##### Material to process

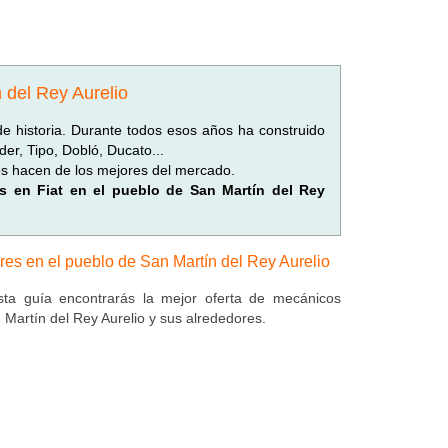
 del Rey Aurelio
de historia. Durante todos esos años ha construido
er, Tipo, Dobló, Ducato...
os hacen de los mejores del mercado.
dos en Fiat en el pueblo de San Martín del Rey
eres en el pueblo de San Martín del Rey Aurelio
ta guía encontrarás la mejor oferta de mecánicos
 Martín del Rey Aurelio y sus alrededores.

##########

**Work task**
Copy out every line of text from the items above word for word, leaving out the pictures.

**Answer to this exercise**
 del Rey Aurelio
de historia. Durante todos esos años ha construido
er, Tipo, Dobló, Ducato...
os hacen de los mejores del mercado.
dos en Fiat en el pueblo de San Martín del Rey
eres en el pueblo de San Martín del Rey Aurelio
ta guía encontrarás la mejor oferta de mecánicos
 Martín del Rey Aurelio y sus alrededores.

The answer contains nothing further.